Скорее всего, эта дилемма вряд ли имеет окончательное решение. Культура в целом и любое личное творчество в частности непредсказуемы; творчество может не завершиться, а только прерваться (в этом смысле судьба Ролана Барта, чья жизнь оборвалась вследствие несчастного случая, оказывается образцовой), а потому не существует такой абсолютной точки зрения, с которой оно предстало бы в окончательном виде — будь то линейном (эволютивно-инволютивном) или пространственном. В русском языке имеется удачное слово, семантическая структура которого отражает собой всю неоднозначность проблемы, — это слово отступление. В числе его значений — и «отход назад с занимаемых позиций» (по-французски retraite), и «риторический пассаж, не связанный с основной темой» (digression), и «нарушение какого-либо правила, нормы, традиции» (écart). Стратегия Ролана Барта в 70-х годах, реализованная, в частности, во «Фрагментах речи влюбленного», может быть обозначена именно как отступление — во всех трех смыслах слова, то есть это и попятное движение, но также и вольный экскурс в сторону в неограниченном «тексте» культуры, а главное, нарушение всяких стереотипов, отход от всякого устойчивого Образа. Барт высказал сходную мысль во введении к «Фрагментам…», определяя их главное понятие: «Dis-cursus — это, изначально, действие „бегать туда-сюда“, это хождение взад и вперед…» (с. 81).
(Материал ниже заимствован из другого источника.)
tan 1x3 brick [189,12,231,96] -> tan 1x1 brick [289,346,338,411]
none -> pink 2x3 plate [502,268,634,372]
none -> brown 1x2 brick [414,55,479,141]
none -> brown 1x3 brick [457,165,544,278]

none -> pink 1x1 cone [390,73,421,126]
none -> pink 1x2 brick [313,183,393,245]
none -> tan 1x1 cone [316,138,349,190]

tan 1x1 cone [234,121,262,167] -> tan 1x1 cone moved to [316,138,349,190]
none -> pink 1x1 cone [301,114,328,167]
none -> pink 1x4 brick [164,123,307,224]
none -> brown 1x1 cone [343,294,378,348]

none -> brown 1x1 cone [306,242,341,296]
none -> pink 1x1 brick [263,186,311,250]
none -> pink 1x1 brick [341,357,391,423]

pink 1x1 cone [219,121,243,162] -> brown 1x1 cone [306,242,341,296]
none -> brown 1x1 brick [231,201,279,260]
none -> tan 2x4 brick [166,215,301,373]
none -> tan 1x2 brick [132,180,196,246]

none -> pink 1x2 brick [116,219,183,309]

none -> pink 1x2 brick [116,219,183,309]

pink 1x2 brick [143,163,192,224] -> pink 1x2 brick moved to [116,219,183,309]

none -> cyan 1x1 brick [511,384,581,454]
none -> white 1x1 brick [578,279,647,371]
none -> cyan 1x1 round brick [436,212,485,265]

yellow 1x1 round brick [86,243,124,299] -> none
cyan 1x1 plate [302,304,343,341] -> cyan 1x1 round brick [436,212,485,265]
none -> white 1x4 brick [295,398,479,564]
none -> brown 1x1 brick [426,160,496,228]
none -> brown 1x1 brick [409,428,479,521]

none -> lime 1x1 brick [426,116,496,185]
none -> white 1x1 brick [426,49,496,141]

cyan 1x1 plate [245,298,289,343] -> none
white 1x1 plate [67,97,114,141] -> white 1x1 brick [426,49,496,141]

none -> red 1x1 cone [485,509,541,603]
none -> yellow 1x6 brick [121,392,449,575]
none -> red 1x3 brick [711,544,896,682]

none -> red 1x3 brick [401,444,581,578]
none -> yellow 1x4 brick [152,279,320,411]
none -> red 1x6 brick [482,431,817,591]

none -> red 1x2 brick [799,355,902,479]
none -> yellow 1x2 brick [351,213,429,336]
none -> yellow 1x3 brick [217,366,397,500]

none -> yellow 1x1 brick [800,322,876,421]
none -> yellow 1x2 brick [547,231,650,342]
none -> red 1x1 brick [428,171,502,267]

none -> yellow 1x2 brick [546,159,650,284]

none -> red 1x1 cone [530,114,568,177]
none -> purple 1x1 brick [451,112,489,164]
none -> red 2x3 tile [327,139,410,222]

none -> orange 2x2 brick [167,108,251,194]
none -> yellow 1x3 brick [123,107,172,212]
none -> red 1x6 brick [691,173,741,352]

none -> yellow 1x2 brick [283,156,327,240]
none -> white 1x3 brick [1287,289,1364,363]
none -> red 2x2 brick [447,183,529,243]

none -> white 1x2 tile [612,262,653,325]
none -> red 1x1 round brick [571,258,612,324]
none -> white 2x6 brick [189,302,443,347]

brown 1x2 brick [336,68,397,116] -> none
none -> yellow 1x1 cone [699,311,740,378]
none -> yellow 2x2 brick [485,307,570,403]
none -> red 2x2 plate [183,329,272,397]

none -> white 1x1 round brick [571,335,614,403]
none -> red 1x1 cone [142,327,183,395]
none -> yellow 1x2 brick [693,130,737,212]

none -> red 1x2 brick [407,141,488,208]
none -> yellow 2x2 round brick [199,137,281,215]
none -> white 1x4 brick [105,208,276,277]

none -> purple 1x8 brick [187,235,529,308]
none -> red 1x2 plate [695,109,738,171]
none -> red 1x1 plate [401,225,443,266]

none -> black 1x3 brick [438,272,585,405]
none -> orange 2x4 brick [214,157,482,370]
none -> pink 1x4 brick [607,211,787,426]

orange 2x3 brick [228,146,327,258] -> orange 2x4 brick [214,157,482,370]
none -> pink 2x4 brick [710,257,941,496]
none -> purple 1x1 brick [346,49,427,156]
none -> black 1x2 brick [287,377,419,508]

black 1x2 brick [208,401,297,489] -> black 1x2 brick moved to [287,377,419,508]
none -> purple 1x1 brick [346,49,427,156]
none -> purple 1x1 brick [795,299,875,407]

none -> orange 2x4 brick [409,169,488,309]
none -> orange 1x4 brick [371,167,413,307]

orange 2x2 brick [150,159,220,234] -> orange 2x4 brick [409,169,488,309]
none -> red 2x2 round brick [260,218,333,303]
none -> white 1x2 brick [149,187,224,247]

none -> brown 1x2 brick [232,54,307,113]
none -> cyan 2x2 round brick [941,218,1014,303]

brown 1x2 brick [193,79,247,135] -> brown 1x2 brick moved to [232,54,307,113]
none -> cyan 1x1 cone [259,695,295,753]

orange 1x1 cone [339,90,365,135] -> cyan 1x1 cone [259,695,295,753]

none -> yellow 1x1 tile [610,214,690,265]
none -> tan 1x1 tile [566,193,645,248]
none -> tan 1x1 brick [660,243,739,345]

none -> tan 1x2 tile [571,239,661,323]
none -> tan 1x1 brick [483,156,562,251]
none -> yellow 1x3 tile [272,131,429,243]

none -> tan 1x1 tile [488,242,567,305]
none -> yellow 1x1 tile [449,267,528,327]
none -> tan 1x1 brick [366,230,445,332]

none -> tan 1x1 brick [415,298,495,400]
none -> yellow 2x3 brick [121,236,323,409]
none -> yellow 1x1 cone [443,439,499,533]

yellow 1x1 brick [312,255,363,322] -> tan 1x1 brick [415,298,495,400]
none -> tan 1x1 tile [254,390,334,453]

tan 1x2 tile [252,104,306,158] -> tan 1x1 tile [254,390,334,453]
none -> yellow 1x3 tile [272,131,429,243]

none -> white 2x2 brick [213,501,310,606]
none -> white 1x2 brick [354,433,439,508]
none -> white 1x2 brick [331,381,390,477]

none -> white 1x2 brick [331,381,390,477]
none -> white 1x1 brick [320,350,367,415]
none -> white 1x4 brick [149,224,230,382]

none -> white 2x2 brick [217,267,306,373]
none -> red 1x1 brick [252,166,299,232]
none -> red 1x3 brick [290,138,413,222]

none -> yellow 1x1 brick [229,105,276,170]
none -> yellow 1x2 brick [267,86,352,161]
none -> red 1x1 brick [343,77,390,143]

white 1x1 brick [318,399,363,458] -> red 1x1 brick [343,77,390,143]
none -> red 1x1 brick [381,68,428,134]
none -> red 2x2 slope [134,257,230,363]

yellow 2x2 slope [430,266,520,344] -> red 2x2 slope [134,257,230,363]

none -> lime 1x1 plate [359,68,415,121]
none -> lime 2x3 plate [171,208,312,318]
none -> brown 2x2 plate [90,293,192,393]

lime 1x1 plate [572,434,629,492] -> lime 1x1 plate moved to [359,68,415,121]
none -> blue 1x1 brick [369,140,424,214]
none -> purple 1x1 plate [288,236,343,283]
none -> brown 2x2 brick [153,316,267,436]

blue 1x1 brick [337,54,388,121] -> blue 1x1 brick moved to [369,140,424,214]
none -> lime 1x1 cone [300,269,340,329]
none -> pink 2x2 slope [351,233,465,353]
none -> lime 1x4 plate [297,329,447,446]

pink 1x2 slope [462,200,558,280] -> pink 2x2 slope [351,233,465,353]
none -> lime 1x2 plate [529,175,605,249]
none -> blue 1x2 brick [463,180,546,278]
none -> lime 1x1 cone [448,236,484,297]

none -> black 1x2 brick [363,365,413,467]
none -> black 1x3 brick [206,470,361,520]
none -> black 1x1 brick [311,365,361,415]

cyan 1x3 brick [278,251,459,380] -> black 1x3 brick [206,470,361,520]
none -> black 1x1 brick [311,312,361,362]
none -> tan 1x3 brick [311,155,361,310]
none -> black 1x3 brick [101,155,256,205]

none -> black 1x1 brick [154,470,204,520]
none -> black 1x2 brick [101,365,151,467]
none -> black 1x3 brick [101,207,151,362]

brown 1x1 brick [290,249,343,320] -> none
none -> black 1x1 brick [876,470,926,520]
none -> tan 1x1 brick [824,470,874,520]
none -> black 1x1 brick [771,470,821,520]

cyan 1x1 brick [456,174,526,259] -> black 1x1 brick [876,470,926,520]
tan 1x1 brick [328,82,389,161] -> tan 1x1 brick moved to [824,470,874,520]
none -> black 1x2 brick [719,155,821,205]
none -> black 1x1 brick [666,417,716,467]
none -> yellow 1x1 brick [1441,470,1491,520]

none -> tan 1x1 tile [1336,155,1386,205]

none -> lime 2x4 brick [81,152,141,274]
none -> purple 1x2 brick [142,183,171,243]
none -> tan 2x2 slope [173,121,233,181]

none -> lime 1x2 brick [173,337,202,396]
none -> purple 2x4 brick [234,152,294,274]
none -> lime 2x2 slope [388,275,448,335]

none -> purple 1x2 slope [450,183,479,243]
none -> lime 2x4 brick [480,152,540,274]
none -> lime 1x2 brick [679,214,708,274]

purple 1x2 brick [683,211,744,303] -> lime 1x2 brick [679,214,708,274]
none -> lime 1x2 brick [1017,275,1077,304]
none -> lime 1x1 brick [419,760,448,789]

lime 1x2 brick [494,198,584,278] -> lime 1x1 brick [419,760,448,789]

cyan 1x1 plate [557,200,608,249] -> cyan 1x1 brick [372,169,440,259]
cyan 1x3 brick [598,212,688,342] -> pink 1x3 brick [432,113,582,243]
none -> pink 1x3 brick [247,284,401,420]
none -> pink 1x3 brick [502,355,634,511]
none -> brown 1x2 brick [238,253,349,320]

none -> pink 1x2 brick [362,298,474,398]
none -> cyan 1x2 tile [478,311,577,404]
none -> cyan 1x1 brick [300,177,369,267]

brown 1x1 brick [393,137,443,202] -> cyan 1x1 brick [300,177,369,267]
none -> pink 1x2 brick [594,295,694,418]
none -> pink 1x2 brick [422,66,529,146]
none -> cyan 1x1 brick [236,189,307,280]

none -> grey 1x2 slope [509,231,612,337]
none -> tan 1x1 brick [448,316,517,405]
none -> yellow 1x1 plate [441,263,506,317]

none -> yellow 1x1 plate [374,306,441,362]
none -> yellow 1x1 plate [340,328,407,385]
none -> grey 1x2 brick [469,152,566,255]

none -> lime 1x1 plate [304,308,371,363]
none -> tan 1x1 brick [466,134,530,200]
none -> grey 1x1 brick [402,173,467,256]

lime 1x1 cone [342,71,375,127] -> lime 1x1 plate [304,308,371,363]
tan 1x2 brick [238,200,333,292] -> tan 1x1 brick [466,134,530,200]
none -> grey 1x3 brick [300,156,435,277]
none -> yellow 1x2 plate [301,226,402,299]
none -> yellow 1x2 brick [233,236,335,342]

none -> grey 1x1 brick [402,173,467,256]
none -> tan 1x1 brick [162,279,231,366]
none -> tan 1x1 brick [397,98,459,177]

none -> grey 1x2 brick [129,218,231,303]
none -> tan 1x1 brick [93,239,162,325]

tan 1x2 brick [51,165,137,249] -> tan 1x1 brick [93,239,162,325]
В старину примерно то же самое выражали в других, «континуалистских» понятиях: дух веет, где хочет.
Фрагменты речи влюбленного
Необходимость этой книги заключается в следующем соображении: любовная речь находится сегодня в предельном одиночестве. Речь эта, быть может, говорится тысячами субъектов (кто знает?), но ее никто не поддерживает; до нее нет дела окружающим языкам: они или игнорируют, или недооценивают, или высмеивают ее, она отрезана не только от власти, но и от властных механизмов (науки, знания, искусства). Когда какой-либо дискурс вот так, сам собой, дрейфует в сторону неактуального, за пределы всяких стадных интересов, ему не остается ничего иного, как быть местом, пусть сколь угодно ограниченным, некоего утверждения. Это утверждение и составляет, в общем-то, сюжет начинающейся здесь книги.